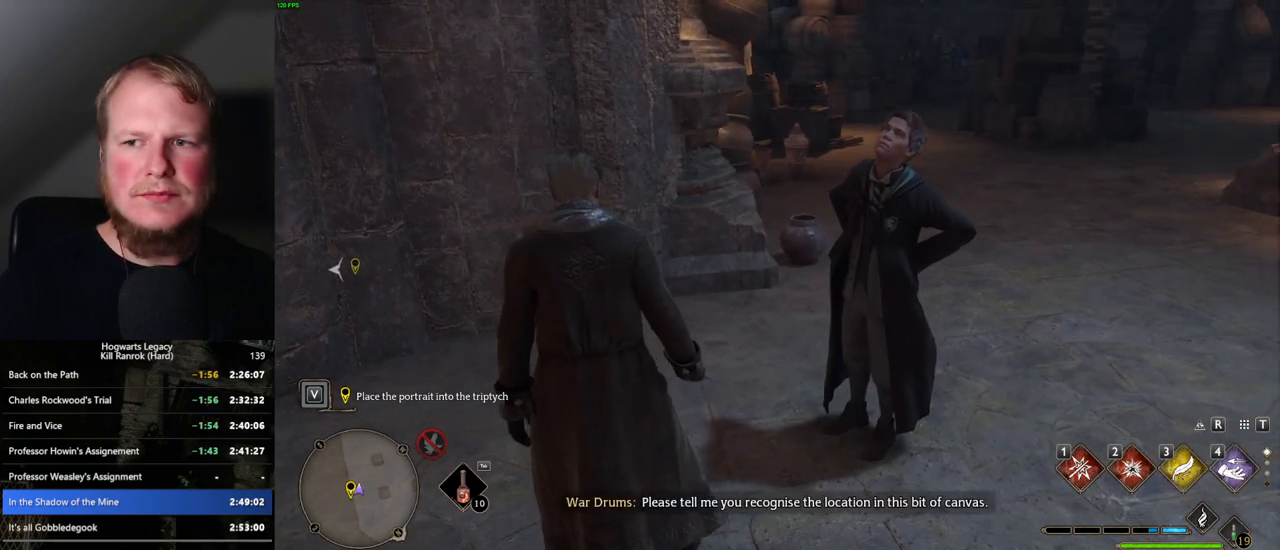
{"keys": ["w"], "mouse": [], "events": [[17, "f", "down"], [84, "f", "up"], [334, "f", "down"], [417, "f", "up"], [450, "w", "down"]]}
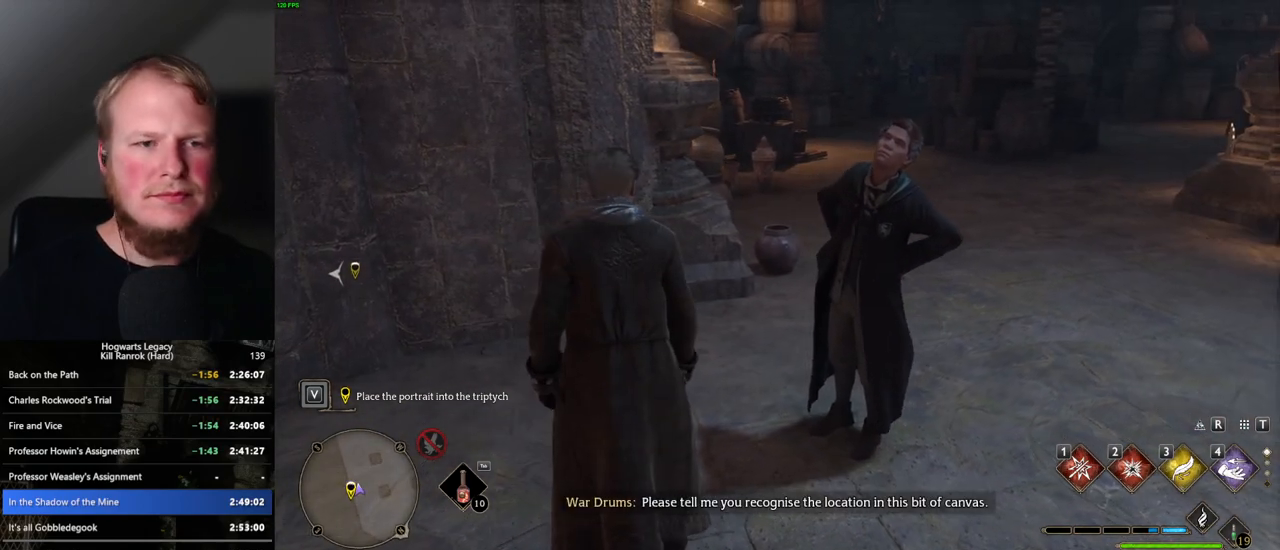
{"keys": [], "mouse": [], "events": [[67, "w", "up"], [167, "f", "down"], [267, "f", "up"], [367, "f", "down"], [434, "f", "up"]]}
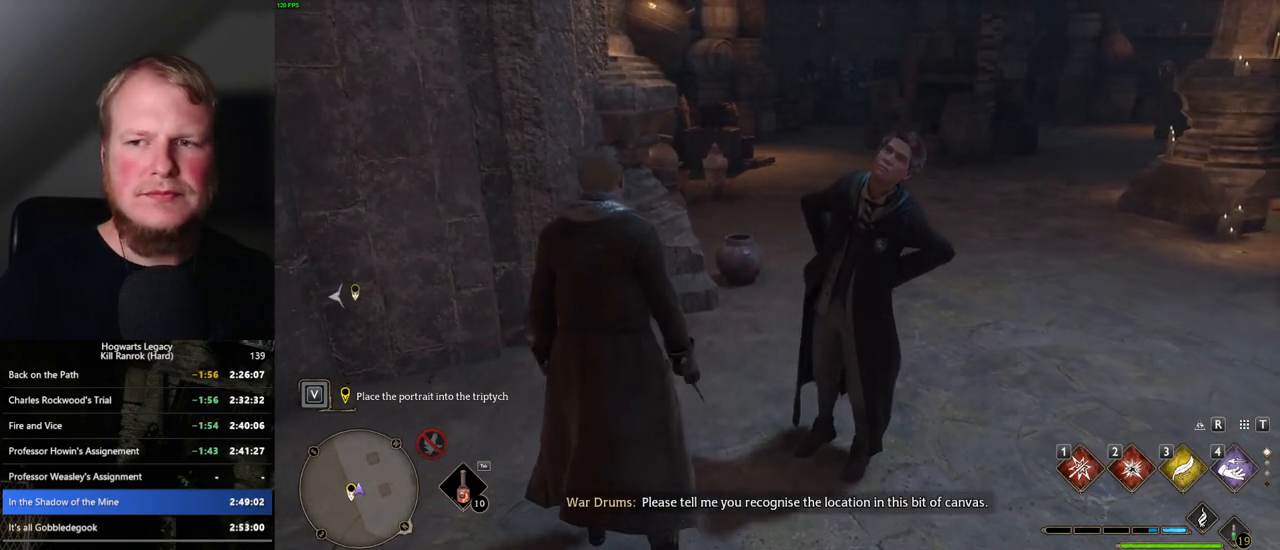
{"keys": ["f"], "mouse": [], "events": [[17, "f", "down"], [84, "f", "up"], [167, "f", "down"], [234, "f", "up"], [334, "f", "down"], [384, "f", "up"], [484, "f", "down"]]}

☆ ☆ ☆

* [Work item]: Restate the material above word for word, dropping the pictures.

* [Output for this task]:
{"keys": ["w"], "mouse": [], "events": [[17, "f", "down"], [84, "f", "up"], [334, "f", "down"], [417, "f", "up"], [450, "w", "down"]]}
{"keys": [], "mouse": [], "events": [[67, "w", "up"], [167, "f", "down"], [267, "f", "up"], [367, "f", "down"], [434, "f", "up"]]}
{"keys": ["f"], "mouse": [], "events": [[17, "f", "down"], [84, "f", "up"], [167, "f", "down"], [234, "f", "up"], [334, "f", "down"], [384, "f", "up"], [484, "f", "down"]]}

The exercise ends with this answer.